ЗАДАНИЕ:
Воспроизведите дословно все приведённые ниже записи, исключив из ответа изображения.

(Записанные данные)
<<<<
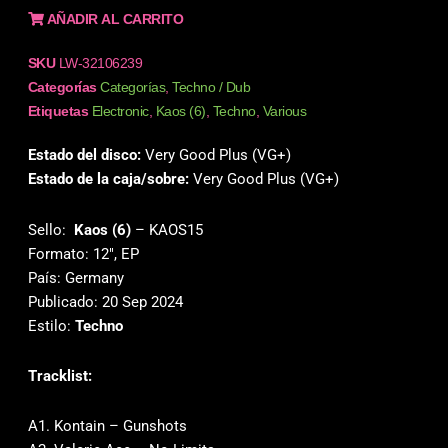
AÑADIR AL CARRITO
SKU
LW-32106239
Categorías
Categorías
,
Techno / Dub
Etiquetas
Electronic
,
Kaos (6)
,
Techno
,
Various
Estado del disco:
Very Good Plus (VG+)
Estado de la caja/sobre:
Very Good Plus (VG+)
Sello:
Kaos (6)
‎– KAOS15
Formato: 12″, EP
País: Germany
Publicado: 20 Sep 2024
Estilo:
Techno
Tracklist:
A1. Kontain – Gunshots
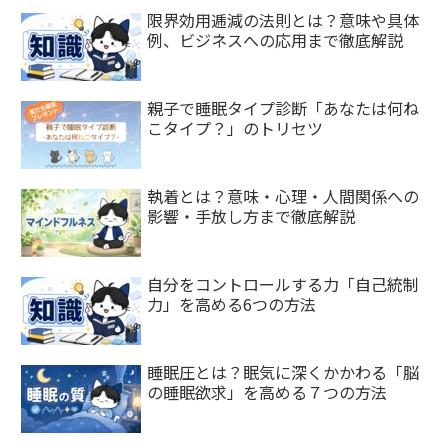
限界効用逓減の法則とは？意味や具体
例、ビジネスへの応用まで徹底解説
親子で睡眠タイプ診断「あなたは何ね
こタイプ？」のトリセツ
執着とは？意味・心理・人間関係への
影響・手放し方まで徹底解説
自分をコントロールする力「自己統制
力」を高める6つの方法
睡眠圧とは？眠気に深くかかわる「脳
の睡眠欲求」を高める７つの方法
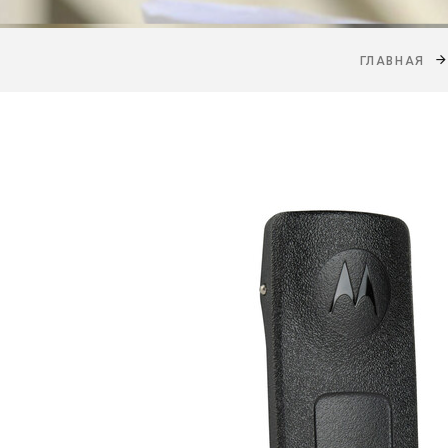
ГЛАВНАЯ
>>>>
ОТВЕТ НА ЗАДАНИЕ:
AÑADIR AL CARRITO
SKU
LW-32106239
Categorías
Categorías
,
Techno / Dub
Etiquetas
Electronic
,
Kaos (6)
,
Techno
,
Various
Estado del disco:
Very Good Plus (VG+)
Estado de la caja/sobre:
Very Good Plus (VG+)
Sello:
Kaos (6)
‎– KAOS15
Formato: 12″, EP
País: Germany
Publicado: 20 Sep 2024
Estilo:
Techno
Tracklist:
A1. Kontain – Gunshots
限界効用逓減の法則とは？意味や具体
例、ビジネスへの応用まで徹底解説
親子で睡眠タイプ診断「あなたは何ね
こタイプ？」のトリセツ
執着とは？意味・心理・人間関係への
影響・手放し方まで徹底解説
自分をコントロールする力「自己統制
力」を高める6つの方法
睡眠圧とは？眠気に深くかかわる「脳
の睡眠欲求」を高める７つの方法
ГЛАВНАЯ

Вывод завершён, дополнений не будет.